I am so thankful for my baby. I am blessed beyond belief. And I hope that my little girls knows I will always love her uncondtionally -- even through the tough years. I don't know how I lived without her. She just fits with mister and I so very well. Almost like a complete puzzle.

*Party pics coming to a blog near you*

Thursday, August 5, 2010

*Fly, Fly, Fly Away Home*

I am packing up and heading out early this morning.
Saying good bye to that unique Germany green.
Saying goodbye to schnitzel and eiscaffe's.
Saying goodbye to a great friend, which I hope to see again soon.

The trip was amazing and very fast! I saw more than I could've hoped for in four days thanks to a great tour guide friend! I would like to thank her for that southern hospitality she knows so well. For letting me stay in her happy home with the boys. For introducing me to Household 6 (an up and coming zazzling blogger, who happens to be one of the best people I have ever met). For all the things she doesn't even know she did. Green Enough 4 Me is exactly what she is. A breath of fresh air. A life of insanity, but in the most beautiful poetic way. Thank you so very much!

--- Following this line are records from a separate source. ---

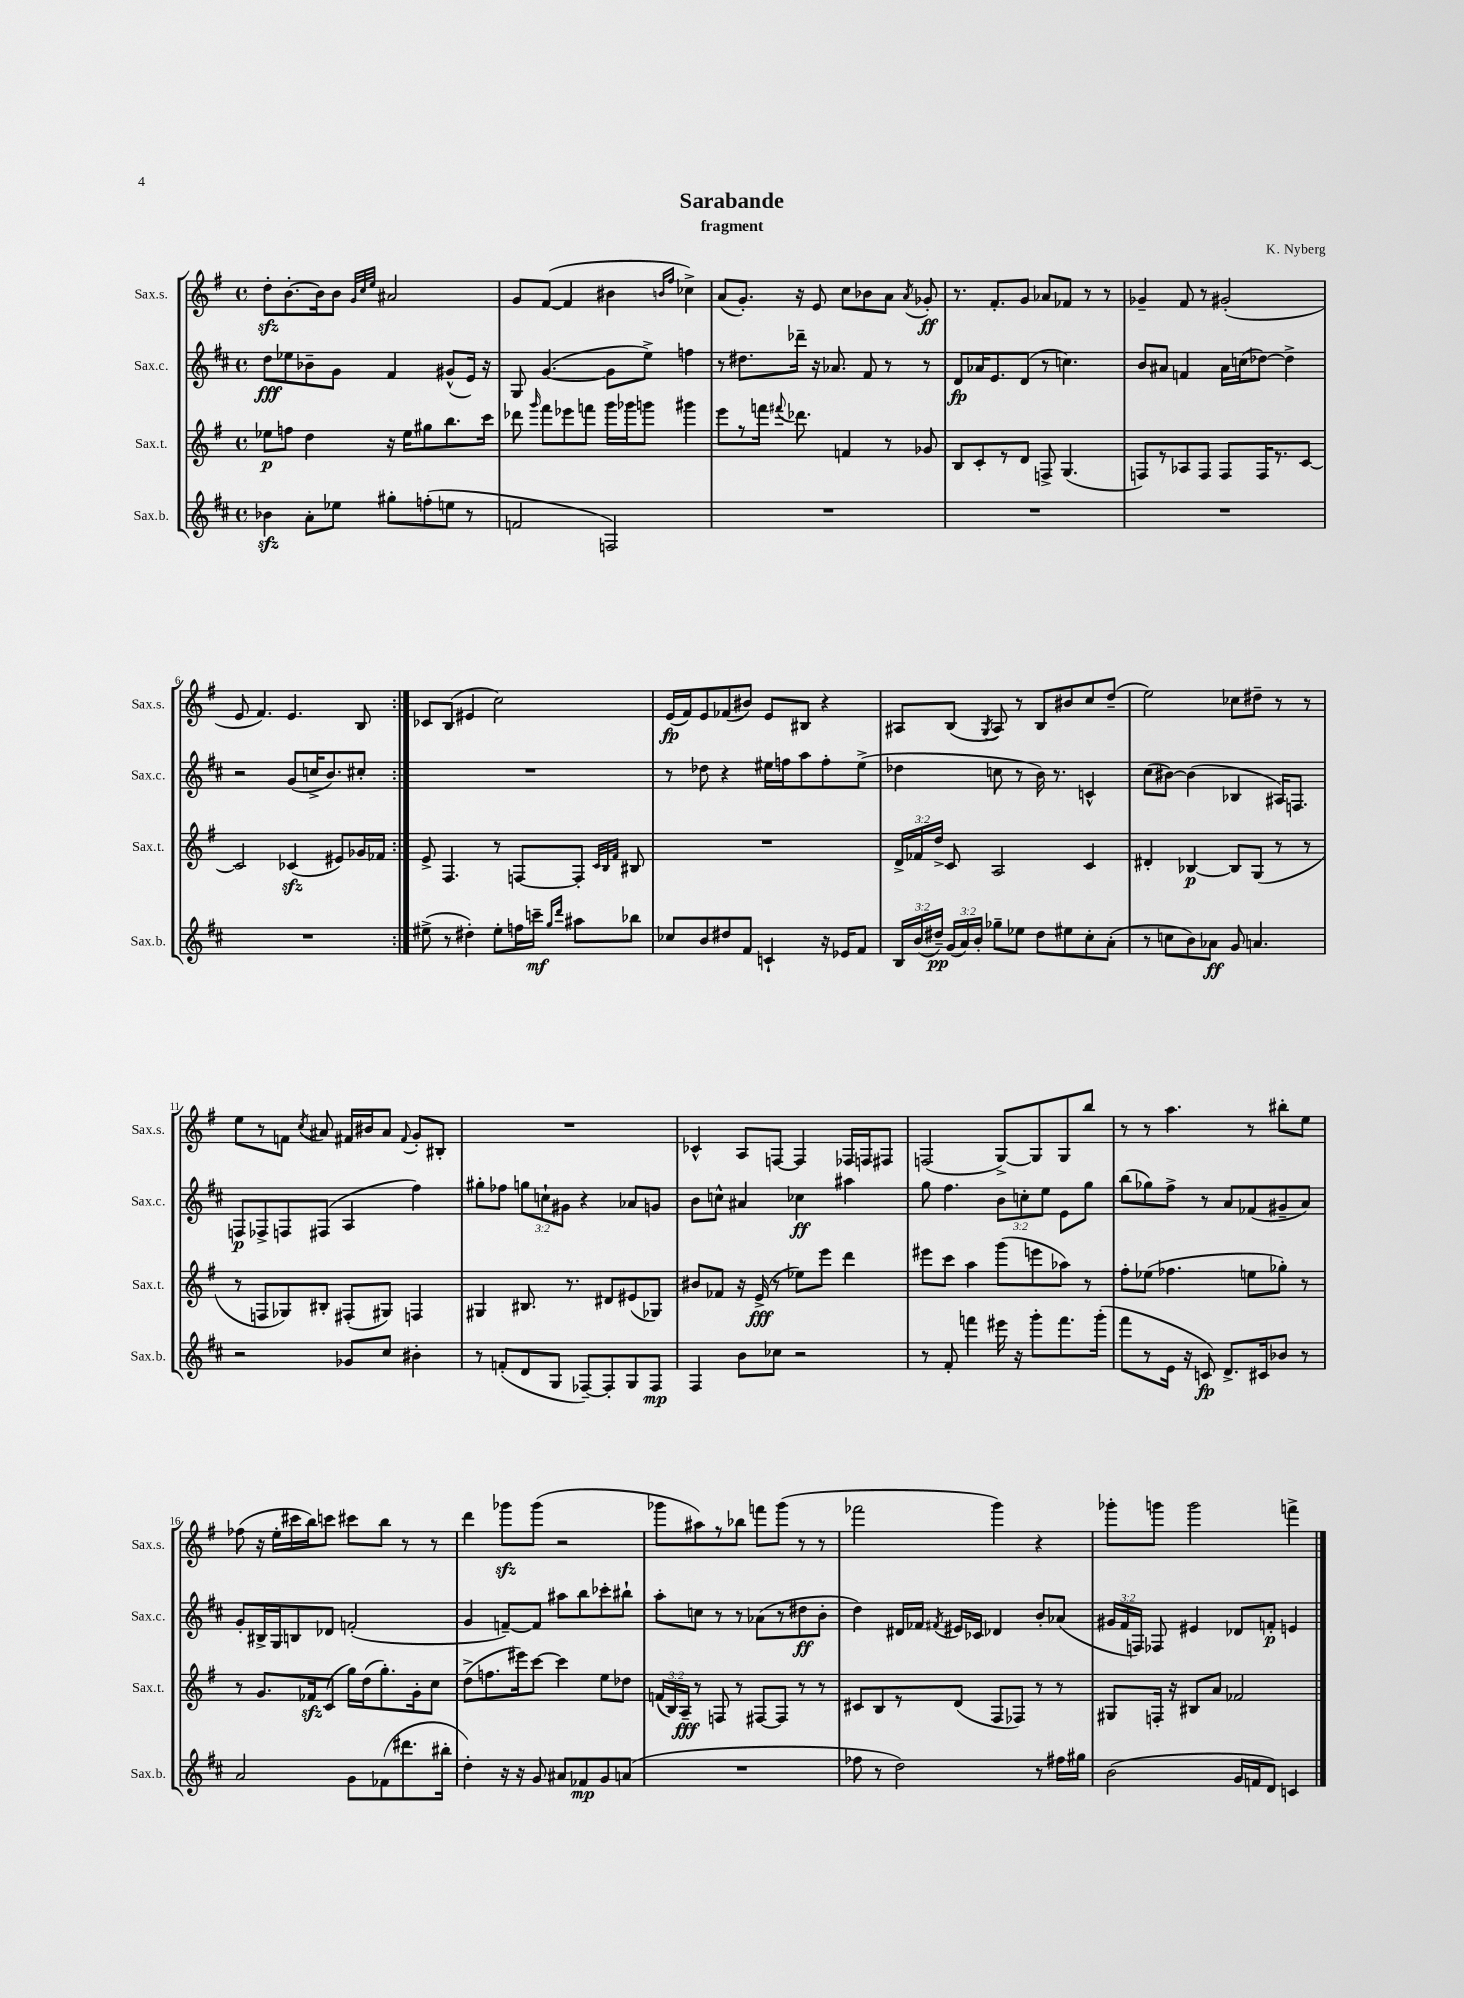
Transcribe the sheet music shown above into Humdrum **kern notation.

**kern	**dynam	**kern	**dynam	**kern	**dynam	**kern	**dynam
*part4	*part4	*part3	*part3	*part2	*part2	*part1	*part1
*staff4	*staff4	*staff3	*staff3	*staff2	*staff2	*staff1	*staff1
*I"Sax.b.	*	*I"Sax.t.	*	*I"Sax.c.	*	*I"Sax.s.	*
*I'Sax.b.	*	*I'Sax.t.	*	*I'Sax.c.	*	*I'Sax.s.	*
*clefG2	*	*clefG2	*	*clefG2	*	*clefG2	*
*k[f#c#]	*	*k[f#]	*	*k[f#c#]	*	*k[f#]	*
*M4/4	*	*M4/4	*	*M4/4	*	*M4/4	*
*met(c)	*	*met(c)	*	*met(c)	*	*met(c)	*
=1	=1	=1	=1	=1	=1	=1	=1
4b-Xzz\	.	8ee-X\L	p	8dd\L	fff	8ddzz'\L	.
.	.	8ffn\J	.	8ee-X\	.	[8.b'\	.
8a'\L	.	4dd\	.	8b-X~\	.	.	.
.	.	.	.	.	.	16b\k]	.
8ee-X\J	.	.	.	8g\J	.	8b\J	.
.	.	.	.	.	.	32qqg/LLL	.
.	.	.	.	.	.	32qqcc/	.
.	.	.	.	.	.	32qqee/JJJ	.
8gg#X'\L	.	16r	.	4f#/	.	2a#X/	.
.	.	16ee-\KL	.	.	.	.	.
(8ffn'\	.	8gg#X\	.	.	.	.	.
8een\J	.	8.bb\	.	(8g#X^^/L	.	.	.
8r	.	.	.	16e/Jk)	.	.	.
.	.	16ccc\Jk	.	16r	.	.	.
=2	=2	=2	=2	=2	=2	=2	=2
2fn/	.	8ddd-X\	.	8G/	.	8g/L	.
.	.	16qqggg/	.	.	.	.	.
.	.	8fff#\L	.	([4.g/	.	([8f#/J	.
.	.	8eee-X\	.	.	.	4f#/]	.
.	.	8fffn\J	.	.	.	.	.
2Fn/)	.	16ggg\LL	.	8g\L]	.	4b#X\	.
.	.	16ggg-X\J	.	.	.	.	.
.	.	8gggn\J	.	8ee^\J)	.	.	.
.	.	.	.	.	.	16qqbn/LL	.
.	.	.	.	.	.	16qqff#/JJ	.
.	.	4ggg#X\	.	4ffn\	.	4cc-X^\)	.
=3	=3	=3	=3	=3	=3	=3	=3
1r	.	8eee\L	.	8r	.	(8a/L	.
.	.	8r	.	8.dd#X\L	.	8.g'/J)	.
.	.	16fffn\Jk	.	.	.	.	.
.	.	8qqfff#X/	.	.	.	.	.
.	.	8.ddd-X\	.	16ddd-X~\Jk	.	16r	.
.	.	.	.	16r	.	8e/	.
.	.	.	.	8.a-X/	.	.	.
.	.	4fn/	.	.	.	8cc\L	.
.	.	.	.	8f#/	.	8b-X\	.
.	.	8r	.	8r	.	8a\J	.
.	.	.	.	.	.	8qa/	.
.	.	8g-X/	.	8r	.	8g-X'/	ff
=4	=4	=4	=4	=4	=4	=4	=4
1r	.	8B/L	.	8d/L	fp	8.r	.
.	.	8c'/	.	16a-X/K	.	.	.
.	.	.	.	8.e/	.	8.f#'/L	.
.	.	8r	.	.	.	.	.
.	.	8d/J	.	(8d/J	.	8g/J	.
.	.	8Fn^/	.	8r	.	8a-X/L	.
.	.	(4.G/	.	4.ccn\)	.	8f-X/J	.
.	.	.	.	.	.	8r	.
.	.	.	.	.	.	8r	.
=5	=5	=5	=5	=5	=5	=5	=5
1r	.	8Fn/L)	.	8b/L	.	4g-X~/	.
.	.	8r	.	8a#X/J	.	.	.
.	.	8A-X/	.	4fn/	.	8f#/	.
.	.	8F/J	.	.	.	8r	.
.	.	8F/L	.	16a#\LL	.	(2g#X'/	.
.	.	.	.	(16ccn\J	.	.	.
.	.	16F/K	.	[8dd-X\J)	.	.	.
.	.	8.r	.	.	.	.	.
.	.	.	.	4dd-^\]	.	.	.
.	.	[8c/J	.	.	.	.	.
!!LO:LB:g=z
=6	=6	=6	=6	=6	=6	=6	=6
1r	.	2c/]	.	2r	.	8e/	.
.	.	.	.	.	.	4.f#/)	.
.	.	(4c-Xzz/	.	(8g/L	.	4.e/	.
.	.	.	.	16ccn^/K	.	.	.
.	.	.	.	8.b/)	.	.	.
.	.	8e#X/L)	.	.	.	.	.
.	.	16g-X/L	.	8cc#X'/J	.	8B/	.
.	.	16f-X/JJ	.	.	.	.	.
=7:|!	=7:|!	=7:|!	=7:|!	=7:|!	=7:|!	=7:|!	=7:|!
(8ee#X^\	.	8e^/	.	1r	.	8c-X/L	.
8r	.	4.F#/	.	.	.	(8B/J	.
4dd#X'\)	.	.	.	.	.	4e#X/	.
8ee#'\L	.	8r	.	.	.	2cc\)	.
16ffn\L	.	[8Fn/L	.	.	.	.	.
16cccn~\JJ	mf	.	.	.	.	.	.
16qqgg/LL	.	.	.	.	.	.	.
16qqddd/JJ	.	.	.	.	.	.	.
8aa#X\L	.	8F'/J]	.	.	.	.	.
.	.	32qqc/LLL	.	.	.	.	.
.	.	32qqB/	.	.	.	.	.
.	.	32qqf#/JJJ	.	.	.	.	.
8bb-X\J	.	8B#X/	.	.	.	.	.
=8	=8	=8	=8	=8	=8	=8	=8
8cc-X/L	.	1r	.	8r	.	(16e/LL	fp
.	.	.	.	.	.	16f#/J)	.
8b/	.	.	.	8dd-X\	.	8e/	.
8dd#X/	.	.	.	4r	.	(8f-X/	.
8f#/J	.	.	.	.	.	8b#X/J)	.
4cn`/	.	.	.	16ee#X\LL	.	8e/L	.
.	.	.	.	16ffn\J	.	.	.
.	.	.	.	8aa\	.	8B#X/J	.
16r	.	.	.	8ff'\	.	4r	.
16e-X/KL	.	.	.	.	.	.	.
8f#/J	.	.	.	(8ee#^\J	.	.	.
=9	=9	=9	=9	=9	=9	=9	=9
24B/LL	.	24d^/LL	.	4dd-X\	.	8A#X/L	.
(24b/	.	24f-X/	.	.	.	.	.
24dd#X~/JJ)	pp	24dd^/JJ	.	.	.	.	.
(24g/LL	.	8c/	.	.	.	(8B/J	.
24a/)	.	.	.	.	.	.	.
24b'/JJ	.	.	.	.	.	.	.
.	.	.	.	.	.	8qG/	.
8gg-X~\L	.	2A/	.	8ccn\	.	8A#/)	.
8ee-X\J	.	.	.	8r	.	8r	.
8dd#\L	.	.	.	16b\)	.	8B/L	.
.	.	.	.	8.r	.	.	.
8ee#X\	.	.	.	.	.	8b#X/	.
8cc#'\	.	4c/	.	4cn^^/	.	8cc/	.
(8a'\J	.	.	.	.	.	(8dd~/J	.
=10	=10	=10	=10	=10	=10	=10	=10
8r	.	4d#X'/	.	(8cc#\L	.	2ee\)	.
8ccn\L	.	.	.	[8b#X\J)	.	.	.
8b\)	.	[4B-X/	p	(4b#\]	.	.	.
8a-X\J	ff	.	.	.	.	.	.
8g/	.	8B-/L]	.	4B-X/	.	8cc-X\L	.
4.an/	.	(8G/J	.	.	.	8dd#X~\J	.
.	.	8r	.	16A#X/KL)	.	8r	.
.	.	.	.	8.Fn/J	.	.	.
.	.	8r	.	.	.	8r	.
!!LO:LB:g=z
=11	=11	=11	=11	=11	=11	=11	=11
2r	.	8r	.	8Fn/L	p	8ee\L	.
.	.	8Fn/L	.	8F-X^/	.	8r	.
.	.	8G-X/)	.	8Fn/	.	8fn\J	.
.	.	.	.	.	.	8qcc/	.
.	.	8B#X'/J	.	(8F#X/J	.	8a#X/	.
8g-X/L	.	(8F#X'/L	.	4A/	.	16f#X/LL	.
.	.	.	.	.	.	16b#X/J	.
8cc#/J	.	8G#X/J)	.	.	.	8a#/J	.
.	.	.	.	.	.	8qqf#/	.
4b#X'\	.	4Fn/	.	4ff#\)	.	8g'/L	.
.	.	.	.	.	.	8B#X'/J	.
=12	=12	=12	=12	=12	=12	=12	=12
8r	.	4G#X/	.	8gg#X'\L	.	1r	.
(8fn'/L	.	.	.	8ff-X\J	.	.	.
8d/	.	8.B#X/	.	12ggn\L	.	.	.
.	.	.	.	12ccn`\	.	.	.
8G/J	.	.	.	.	.	.	.
.	.	.	.	12g#X\J	.	.	.
.	.	8.r	.	.	.	.	.
[8F-X~/L)	.	.	.	4r	.	.	.
8F-'/]	.	8d#X/L	.	.	.	.	.
8G/	.	(8e#X/	.	8a-X/L	.	.	.
8F-/J	mp	8G-X/J)	.	8gn/J	.	.	.
=13	=13	=13	=13	=13	=13	=13	=13
4F#/	.	8b#X/L	.	8b\L	.	4c-X^^/	.
.	.	8f-X/J	.	8ccn^^\J	.	.	.
8b\L	.	16r	.	4a#X/	.	8A/L	.
.	.	(16e^/	fff	.	.	.	.
8cc-X\J	.	8r	.	.	.	[8Fn/J	.
2r	.	8ee-X\L)	.	4cc-X\	ff	4F/]	.
.	.	8eee\J	.	.	.	.	.
.	.	4ddd\	.	4aa#X\	.	16F-X/LL	.
.	.	.	.	.	.	16Fn/J	.
.	.	.	.	.	.	8F#X/J	.
=14	=14	=14	=14	=14	=14	=14	=14
8r	.	8eee#X\L	.	8gg\	.	(2Fn/	.
8f#'/	.	8ccc\J	.	4.ff#\	.	.	.
4fffn\	.	4aa\	.	.	.	.	.
16eee#X\	.	(8ggg\L	.	12b\L	.	[8G^/L)	.
16r	.	.	.	.	.	.	.
.	.	.	.	12ccn'\	.	.	.
8ggg'\L	.	8eeen\	.	.	.	8G/]	.
.	.	.	.	12ee\J	.	.	.
8.fff\	.	8aa-X\J)	.	8e\L	.	8G/	.
.	.	8r	.	8gg\J	.	8bb/J	.
(16ggg'\Jk	.	.	.	.	.	.	.
=15	=15	=15	=15	=15	=15	=15	=15
8fff#\L	.	8ff#'\L	.	(8bb\L	.	8r	.
8r	.	(8ee-X\J	.	8gg-X\)	.	8r	.
16e\Jk	.	4.ff-X\	.	8ff#^\J	.	4.aa\	.
16r	.	.	.	.	.	.	.
8cn/)	fp	.	.	8r	.	.	.
8.d^/L	.	.	.	8a/L	.	.	.
.	.	8een\L	.	(8f-X/	.	8r	.
16c#X/k	.	.	.	.	.	.	.
8b-X/J	.	8gg-X'\J)	.	8g#X~/	.	8bb#X'\L	.
8r	.	8r	.	8a/J)	.	8ee\J	.
!!LO:LB:g=z
=16	=16	=16	=16	=16	=16	=16	=16
2a/	.	8r	.	8g'/L	.	(8ff-X\	.
.	.	8.g/L	.	16B#X^/L	.	16r	.
.	.	.	.	16G/J	.	16ee'\LL	.
.	.	.	.	8Bn/	.	16ccc#X\	.
.	.	16f-Xzz/k	.	.	.	16bb\J)	.
.	.	(8c/J	.	8d-X/J	.	8cccn\J	.
8g\L	.	16gg\LL)	.	(2fn'/	.	8ccc#X\L	.
.	.	(16dd\J	.	.	.	.	.
(8f-X\	.	8.gg'\)	.	.	.	8bb\J	.
8.ddd#X\	.	.	.	.	.	8r	.
.	.	16g'\k	.	.	.	.	.
.	.	8cc\J	.	.	.	8r	.
16bb#X'\Jk	.	.	.	.	.	.	.
=17	=17	=17	=17	=17	=17	=17	=17
4dd'\)	.	(8dd^\L	.	4g/	.	4ddd\	.
.	.	8.ffn\	.	.	.	.	.
16r	.	.	.	[8fn~/L)	.	8ggg-Xzz\L	.
16r	.	16eee#X\k)	.	.	.	.	.
8g/	.	[8ccc\J	.	8f/J]	.	(8ggg-\J	.
8a#X/L	.	4ccc\]	.	8aa#X\L	.	2r	.
8f-X/	mp	.	.	8bb\	.	.	.
8g/	.	8ee\L	.	8ccc-X'\	.	.	.
(8an/J	.	8dd-X\J	.	8bb#X`\J	.	.	.
=18	=18	=18	=18	=18	=18	=18	=18
1r	.	(24fn/LL	.	8aa'\L	.	8ggg-X\L	.
.	.	24B/)	.	.	.	.	.
.	.	24A~/JJ	fff	.	.	.	.
.	.	8r	.	8ccn\J	.	8aa#X\)	.
.	.	8Fn/	.	8r	.	8r	.
.	.	8r	.	8r	.	8bb-X\J	.
.	.	[8F#X/L	.	(8a-X\L	.	8fffn\L	.
.	.	8F#/J]	.	8r	.	(8ggg-\J	.
.	.	8r	.	8dd#X\	ff	8r	.
.	.	8r	.	8b'\J	.	8r	.
=19	=19	=19	=19	=19	=19	=19	=19
8ff-X\	.	8c#X/L	.	4dd\)	.	2fff-X\	.
8r	.	8B/	.	.	.	.	.
2dd\)	.	8r	.	16d#X/LL	.	.	.
.	.	.	.	16f-X/JJ	.	.	.
.	.	.	.	8qf#X/	.	.	.
.	.	(8d/J	.	16e#X/LL	.	.	.
.	.	.	.	16c-X/JJ	.	.	.
.	.	8F#/L	.	4d-X/	.	4ggg\)	.
.	.	8F-X/J)	.	.	.	.	.
8r	.	8r	.	8b'/L	.	4r	.
16ff#X\LL	.	8r	.	(8a-X/J	.	.	.
16gg#X\JJ	.	.	.	.	.	.	.
=20	=20	=20	=20	=20	=20	=20	=20
(2b\	.	8G#X/L	.	24g#X/LL	.	8ggg-X'\L	.
.	.	.	.	24f#/	.	.	.
.	.	.	.	24Fn/JJ)	.	.	.
.	.	16Fn'/Jk	.	8F-X/	.	8gggn\J	.
.	.	16r	.	.	.	.	.
.	.	8B#X/L	.	4e#X/	.	2ggg\	.
.	.	8a/J	.	.	.	.	.
16g/LL	.	2f-X/	.	8d-X/L	.	.	.
16fn/J	.	.	.	.	.	.	.
8d/J)	.	.	.	8fn'/J	p	.	.
4cn/	.	.	.	4en/	.	4fffn^\	.
==	==	==	==	==	==	==	==
*-	*-	*-	*-	*-	*-	*-	*-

I'll be seeing you Germany...
Auf wiedersehen!

Tuesday, August 3, 2010

*Life is a roller coaster, but I'm enjoying the ride*

WHAT A MONTH! I am at home visiting and spending time with family. It has been a roller coaster! One bad thing after the other, but lots of blessings too.

The first week I was here I wrecked my dad's car. I feel awful about it still and the damage was pretty expensive. B and my mom were in the car. Thankful we are all safe, but we had a few bruises and sore muscles. It was the first one since I was 16 ... which happened a week after. I haven't been the luckiest, but at least I haven't had more.

The second week I was here a family member dropped my iPhone and shattered the screen. I wasn't expecting it, but I ended up ordering the new iPhone. Which works for me, because I think it is awesome!
Nothing else too badhas happened since then. Those seemed major at the time because it was one after the other. God worked it all out in the end though.
On the blessing side, I found out a good friend is pregnant again, got registered for nursing school (not the ideal schedule, but still), am planning B's birthday for sunday,reconnected with an old friend (who happens to be moving in for a semester), and visiting a great friend in Germany. I will definitely be blogging about all of it.

Germany is absolutely amazing!! It is so beautiful! The weather is perfect and it is so green. A different green from the states. I have enjoyed spending time with my friend and her family and soaking up the history of towns and castles. I would move there in a heartbeat, anywhere in Europe to beexact!

Just wanted to give an update, It has been too long. As usual, my life and mimind are very busy!! Love to all.